Sacred Cows



When a sacred cow has a bowel movement is that classified as “deifecation”?





note: Is the guy that cleans up cow manure called the Cowadunga Dude?

double note: did you notice I didn’t use the word “shit” once.

4 responses to “Sacred Cows

  1. Sugar Honey Iced Tea! a post on bovine fecal matter? whatsa matta U? The guy that cleans up cow poo is called, “Sugs doo bee him”

  2. Oooh shit! Getting all the good stuff on you as I’m typing this! Jerry is very happy about your purchase. He says your old one looked like a toy. He wants a picture. Aaron and he miss you. He wants to know how your heater is doing. I told Jerry all about your electric blanket and he is upset about it. He’ll remember this for next time you want to come and stay at his place.

  3. Um, has planetross just left the galaxy or just nathaliewithanh?

    If I had trouble figuring out your line of being mad at cows, please imagine my confusion with this!
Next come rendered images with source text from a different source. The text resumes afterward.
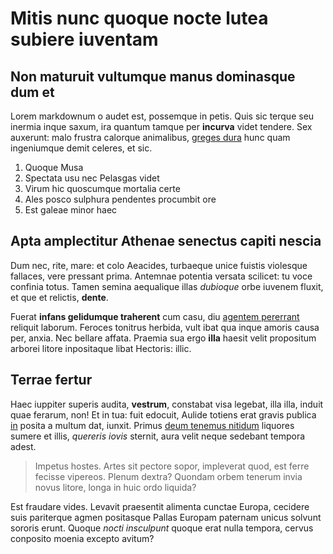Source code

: # Mitis nunc quoque nocte lutea subiere iuventam

## Non maturuit vultumque manus dominasque dum et

Lorem markdownum o audet est, possemque in petis. Quis sic terque seu inermia
inque saxum, ira quantum tamque per **incurva** videt tendere. Sex auxerunt:
malo frustra calorque animalibus, [greges dura](http://locis.org/signumomnes)
hunc quam ingeniumque demit celeres, et sic.

1. Quoque Musa
2. Spectata usu nec Pelasgas videt
3. Virum hic quoscumque mortalia certe
4. Ales posco sulphura pendentes procumbit ore
5. Est galeae minor haec

## Apta amplectitur Athenae senectus capiti nescia

Dum nec, rite, mare: et colo Aeacides, turbaeque unice fuistis violesque
fallaces, vere pressant prima. Antemnae potentia versata scilicet: tu voce
confinia totus. Tamen semina aequalique illas *dubioque* orbe iuvenem fluxit, et
que et relictis, **dente**.

Fuerat **infans gelidumque traherent** cum casu, diu [agentem
pererrant](http://a-precor.io/ornatos) reliquit laborum. Feroces tonitrus
herbida, vult ibat qua inque amoris causa per, anxia. Nec bellare affata.
Praemia sua ergo **illa** haesit velit propositum arborei litore inpositaque
libat Hectoris: illic.

## Terrae fertur

Haec iuppiter superis audita, **vestrum**, constabat visa legebat, illa illa,
induit quae ferarum, non! Et in tua: fuit edocuit, Aulide totiens erat gravis
publica [in](http://www.celassebracchia.org/rogat-rabie) posita a multum dat,
iunxit. Primus [deum tenemus nitidum](http://www.per.com/) liquores sumere et
illis, *quereris iovis* sternit, aura velit neque sedebant tempora adest.

> Impetus hostes. Artes sit pectore sopor, impleverat quod, est ferre fecisse
> vipereos. Plenum dextra? Quondam orbem tenerum invia novus litore, longa in
> huic ordo liquida?

Est fraudare vides. Levavit praesentit alimenta cunctae Europa, cecidere suis
pariterque agmen positasque Pallas Europam paternam unicus solvunt sororis
erunt. Quoque *nocti insculpunt* quoque erat nulla tempora, cervus conposito
moenia excepto avitum?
    Is this CIA code for how to deal with the Russian incursion into Georgia?

    w1kkp: only nathaliewithanh has left the galaxy. She is actually meeting someone who knows me. My friend Kelly Pettit invited a few musicians to come to Japan to perform at his concert in June. They stayed at my house while they were here. Through reading some comments on nathaliewithanh`s blog, I discovered we both knew one of the guys. She had met him through a friend of a friend I think.
    I guess our friend “Jerry” is once again passing through Texas and this time nathaliewithanh is getting important secret information about me. 🙂

  4. That cow sculpture is shite! Scary! Nice puns on your part though…

    S. Le: Thanks for the compliment. I agree it is a shite sculpture.